Your instructions:
Write each line of the data below as one string in a JSON list, omitting blank lines.

Records for this task:
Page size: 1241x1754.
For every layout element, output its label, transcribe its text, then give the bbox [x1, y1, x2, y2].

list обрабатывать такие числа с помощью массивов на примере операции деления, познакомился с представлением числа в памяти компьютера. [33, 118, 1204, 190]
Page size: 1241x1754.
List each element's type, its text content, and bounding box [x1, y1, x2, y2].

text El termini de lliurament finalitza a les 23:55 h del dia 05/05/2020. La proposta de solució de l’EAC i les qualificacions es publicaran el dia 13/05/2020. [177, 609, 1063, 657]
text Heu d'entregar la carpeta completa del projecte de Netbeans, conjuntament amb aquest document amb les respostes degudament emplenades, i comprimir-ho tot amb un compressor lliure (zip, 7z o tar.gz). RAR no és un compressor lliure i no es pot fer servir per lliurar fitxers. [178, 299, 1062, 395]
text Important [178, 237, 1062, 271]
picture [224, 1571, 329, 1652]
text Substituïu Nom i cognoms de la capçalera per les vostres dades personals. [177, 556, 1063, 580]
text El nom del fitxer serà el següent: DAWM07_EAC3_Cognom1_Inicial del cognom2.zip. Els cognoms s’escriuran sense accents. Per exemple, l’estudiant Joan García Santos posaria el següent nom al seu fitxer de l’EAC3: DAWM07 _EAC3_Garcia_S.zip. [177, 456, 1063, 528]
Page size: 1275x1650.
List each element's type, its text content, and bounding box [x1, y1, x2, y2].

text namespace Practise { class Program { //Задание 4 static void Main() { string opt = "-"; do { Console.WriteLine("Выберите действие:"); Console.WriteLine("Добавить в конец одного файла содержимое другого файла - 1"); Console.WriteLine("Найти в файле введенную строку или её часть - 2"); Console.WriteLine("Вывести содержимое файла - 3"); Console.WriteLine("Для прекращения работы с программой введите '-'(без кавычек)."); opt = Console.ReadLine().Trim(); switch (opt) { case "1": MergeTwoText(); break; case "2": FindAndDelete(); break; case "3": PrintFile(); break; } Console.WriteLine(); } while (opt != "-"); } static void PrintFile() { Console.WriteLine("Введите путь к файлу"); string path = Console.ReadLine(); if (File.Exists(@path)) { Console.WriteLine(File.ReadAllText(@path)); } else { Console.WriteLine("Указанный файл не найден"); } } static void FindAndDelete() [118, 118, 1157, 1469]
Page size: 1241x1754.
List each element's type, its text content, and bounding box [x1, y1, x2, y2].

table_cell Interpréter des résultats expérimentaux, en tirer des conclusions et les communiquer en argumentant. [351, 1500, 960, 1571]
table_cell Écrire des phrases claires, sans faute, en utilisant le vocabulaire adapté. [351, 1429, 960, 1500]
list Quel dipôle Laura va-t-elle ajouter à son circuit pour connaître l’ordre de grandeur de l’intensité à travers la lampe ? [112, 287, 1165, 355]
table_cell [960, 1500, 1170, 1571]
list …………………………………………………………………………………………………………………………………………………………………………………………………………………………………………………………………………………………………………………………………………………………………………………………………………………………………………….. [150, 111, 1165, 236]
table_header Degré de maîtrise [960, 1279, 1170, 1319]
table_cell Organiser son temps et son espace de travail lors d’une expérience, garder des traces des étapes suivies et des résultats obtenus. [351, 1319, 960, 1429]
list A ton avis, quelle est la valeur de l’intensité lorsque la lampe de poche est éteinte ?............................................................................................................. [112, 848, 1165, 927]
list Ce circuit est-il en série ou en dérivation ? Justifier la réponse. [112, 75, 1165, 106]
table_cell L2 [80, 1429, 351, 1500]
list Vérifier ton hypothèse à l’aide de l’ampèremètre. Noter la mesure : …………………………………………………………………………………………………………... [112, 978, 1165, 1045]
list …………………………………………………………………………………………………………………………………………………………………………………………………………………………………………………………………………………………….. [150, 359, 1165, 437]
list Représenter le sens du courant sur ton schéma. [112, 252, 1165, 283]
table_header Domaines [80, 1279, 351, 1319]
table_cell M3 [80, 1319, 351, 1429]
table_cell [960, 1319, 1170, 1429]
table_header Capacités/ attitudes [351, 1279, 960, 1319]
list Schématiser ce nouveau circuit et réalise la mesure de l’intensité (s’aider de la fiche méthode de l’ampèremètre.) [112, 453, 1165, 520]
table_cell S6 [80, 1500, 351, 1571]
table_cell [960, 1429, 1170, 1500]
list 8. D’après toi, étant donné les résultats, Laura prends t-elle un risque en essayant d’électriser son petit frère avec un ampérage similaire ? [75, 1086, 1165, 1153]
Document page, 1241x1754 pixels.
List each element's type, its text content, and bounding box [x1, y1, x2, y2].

Task result:
[
  "Page size: 1241x1754.",
  "For every layout element, output its label, transcribe its text, then give the bbox [x1, y1, x2, y2].",
  "list обрабатывать такие числа с помощью массивов на примере операции деления, познакомился с представлением числа в памяти компьютера. [33, 118, 1204, 190]",
  "Page size: 1241x1754.",
  "List each element's type, its text content, and bounding box [x1, y1, x2, y2].",
  "text El termini de lliurament finalitza a les 23:55 h del dia 05/05/2020. La proposta de solució de l’EAC i les qualificacions es publicaran el dia 13/05/2020. [177, 609, 1063, 657]",
  "text Heu d'entregar la carpeta completa del projecte de Netbeans, conjuntament amb aquest document amb les respostes degudament emplenades, i comprimir-ho tot amb un compressor lliure (zip, 7z o tar.gz). RAR no és un compressor lliure i no es pot fer servir per lliurar fitxers. [178, 299, 1062, 395]",
  "text Important [178, 237, 1062, 271]",
  "picture [224, 1571, 329, 1652]",
  "text Substituïu Nom i cognoms de la capçalera per les vostres dades personals. [177, 556, 1063, 580]",
  "text El nom del fitxer serà el següent: DAWM07_EAC3_Cognom1_Inicial del cognom2.zip. Els cognoms s’escriuran sense accents. Per exemple, l’estudiant Joan García Santos posaria el següent nom al seu fitxer de l’EAC3: DAWM07 _EAC3_Garcia_S.zip. [177, 456, 1063, 528]",
  "Page size: 1275x1650.",
  "List each element's type, its text content, and bounding box [x1, y1, x2, y2].",
  "text namespace Practise { class Program { //Задание 4 static void Main() { string opt = \"-\"; do { Console.WriteLine(\"Выберите действие:\"); Console.WriteLine(\"Добавить в конец одного файла содержимое другого файла - 1\"); Console.WriteLine(\"Найти в файле введенную строку или её часть - 2\"); Console.WriteLine(\"Вывести содержимое файла - 3\"); Console.WriteLine(\"Для прекращения работы с программой введите '-'(без кавычек).\"); opt = Console.ReadLine().Trim(); switch (opt) { case \"1\": MergeTwoText(); break; case \"2\": FindAndDelete(); break; case \"3\": PrintFile(); break; } Console.WriteLine(); } while (opt != \"-\"); } static void PrintFile() { Console.WriteLine(\"Введите путь к файлу\"); string path = Console.ReadLine(); if (File.Exists(@path)) { Console.WriteLine(File.ReadAllText(@path)); } else { Console.WriteLine(\"Указанный файл не найден\"); } } static void FindAndDelete() [118, 118, 1157, 1469]",
  "Page size: 1241x1754.",
  "List each element's type, its text content, and bounding box [x1, y1, x2, y2].",
  "table_cell Interpréter des résultats expérimentaux, en tirer des conclusions et les communiquer en argumentant. [351, 1500, 960, 1571]",
  "table_cell Écrire des phrases claires, sans faute, en utilisant le vocabulaire adapté. [351, 1429, 960, 1500]",
  "list Quel dipôle Laura va-t-elle ajouter à son circuit pour connaître l’ordre de grandeur de l’intensité à travers la lampe ? [112, 287, 1165, 355]",
  "table_cell [960, 1500, 1170, 1571]",
  "list …………………………………………………………………………………………………………………………………………………………………………………………………………………………………………………………………………………………………………………………………………………………………………………………………………………………………………….. [150, 111, 1165, 236]",
  "table_header Degré de maîtrise [960, 1279, 1170, 1319]",
  "table_cell Organiser son temps et son espace de travail lors d’une expérience, garder des traces des étapes suivies et des résultats obtenus. [351, 1319, 960, 1429]",
  "list A ton avis, quelle est la valeur de l’intensité lorsque la lampe de poche est éteinte ?............................................................................................................. [112, 848, 1165, 927]",
  "list Ce circuit est-il en série ou en dérivation ? Justifier la réponse. [112, 75, 1165, 106]",
  "table_cell L2 [80, 1429, 351, 1500]",
  "list Vérifier ton hypothèse à l’aide de l’ampèremètre. Noter la mesure : …………………………………………………………………………………………………………... [112, 978, 1165, 1045]",
  "list …………………………………………………………………………………………………………………………………………………………………………………………………………………………………………………………………………………………….. [150, 359, 1165, 437]",
  "list Représenter le sens du courant sur ton schéma. [112, 252, 1165, 283]",
  "table_header Domaines [80, 1279, 351, 1319]",
  "table_cell M3 [80, 1319, 351, 1429]",
  "table_cell [960, 1319, 1170, 1429]",
  "table_header Capacités/ attitudes [351, 1279, 960, 1319]",
  "list Schématiser ce nouveau circuit et réalise la mesure de l’intensité (s’aider de la fiche méthode de l’ampèremètre.) [112, 453, 1165, 520]",
  "table_cell S6 [80, 1500, 351, 1571]",
  "table_cell [960, 1429, 1170, 1500]",
  "list 8. D’après toi, étant donné les résultats, Laura prends t-elle un risque en essayant d’électriser son petit frère avec un ampérage similaire ? [75, 1086, 1165, 1153]",
  "Document page, 1241x1754 pixels.",
  "List each element's type, its text content, and bounding box [x1, y1, x2, y2]."
]